Health IT leaders applaud Duke's initiative
The Health Data Exchange initiative that Duke University announced last week may be the impetus the industry needs to move forward on electronic medical records, healthcare IT leaders say.
It will at least be one shot in the arm, among several others.
The data exchange will be launched by Duke's Fuqua School of Business. Under a national electronic health information network, patients would provide their medical histories to the network through an Internet site. Anonymous medical histories would then be made available to medical providers, insurance companies, pharmaceutical companies and other segments of the health care industry.
"Lots people are looking at this (the EMR) as a fully-formed human being, instead of an infant that needs to be nurtured," said David M. Cutler, professor of economics at Harvard University and a member of the Institute of Medicine. Cutler is author of "Your Money or Your Life: Strong Medicine for America's Health Care System."

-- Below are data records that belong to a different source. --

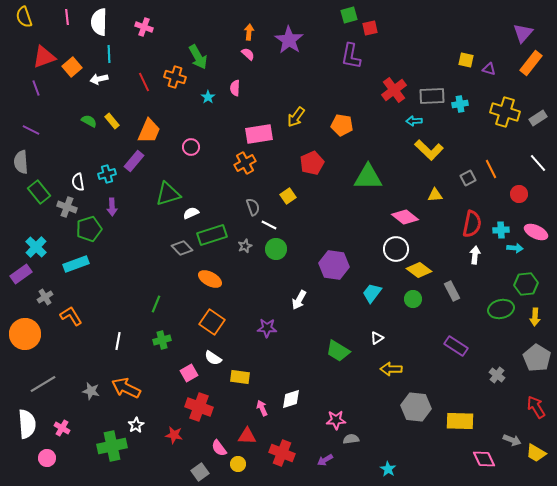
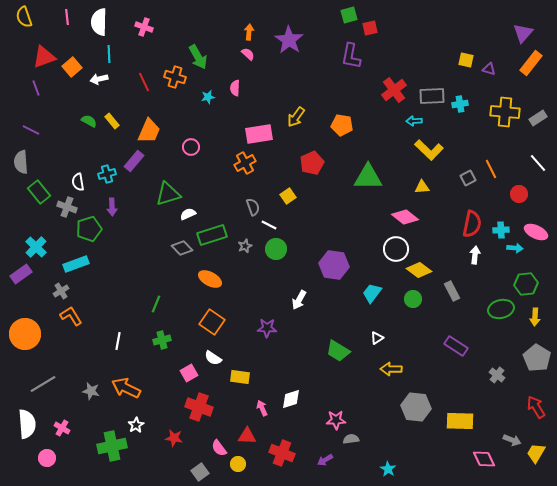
cyan star at (208, 97): rotated 24 degrees clockwise
yellow cross at (505, 112): rotated 12 degrees counterclockwise
yellow triangle at (435, 195): moved 13 px left, 8 px up
white semicircle at (191, 213): moved 3 px left, 1 px down
gray cross at (45, 297): moved 16 px right, 6 px up
red star at (174, 435): moved 3 px down
yellow trapezoid at (536, 453): rotated 90 degrees clockwise
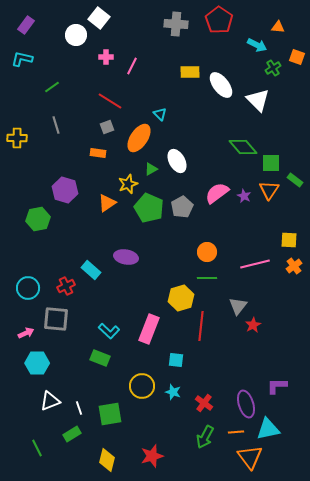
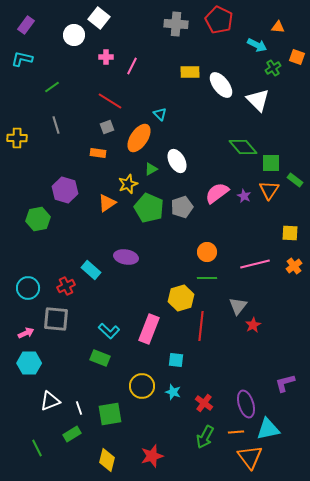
red pentagon at (219, 20): rotated 8 degrees counterclockwise
white circle at (76, 35): moved 2 px left
gray pentagon at (182, 207): rotated 10 degrees clockwise
yellow square at (289, 240): moved 1 px right, 7 px up
cyan hexagon at (37, 363): moved 8 px left
purple L-shape at (277, 386): moved 8 px right, 3 px up; rotated 15 degrees counterclockwise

Cutler sees the effort by Duke as a step that might raise consumer awareness of the benefits and also spur more efforts, all of which will contribute to the establishment of a national health network.
"You can't in the end have 20 flowers blooming," Cutler said.
Dan Rode, vice president of policy and government relations at AHIMA (American Health Information Management Association), agrees that every initiative helps the push to an electronic record and a shared system. He predicts there will be several more efforts similar or complementary to Duke's. There are a couple of regional projects already, he said, notably one in Santa Barbara, Calif. and another in Indianapolis. "There will be several more," he said. "There's grant money for projects to exchange information."
Sumit Nagpal, CEO of Wellogic, a healthcare software firm in Cambridge, Mass., says Duke's plan will help build political support and consumer support. He sees the plan as piggy-backing on others already in the works. "It's at the very least likely to validate those efforts," he said.
While the Duke effort is likely to have a net positive effect, said Rode, healthcare leaders must not lose sight of the fact nothing useful will occur without standards.
"While we have the technology to do this, the bottom line is if we don't have standardized information, it's worthless. Without standards we could be exchanging garbage."
Although the concept of an electronic health record has been around for nearly four decades, little progress has been made toward that end due to a lack of market demand, said Brian Baum. Baum is former chief marketing officer of Cap Gemini Ernst & Young's Health Practice. Baum will be heading up the initiative with Ed Hammond, professor emeritus of community and family medicine at the Medical Center and former president of the American Medical Informatics Association. Fuqua's new initiative aims to increase market demand by giving consumers a better understanding of the information network's potential benefits and by motivating people to submit personal health information to the exchange, Baum said.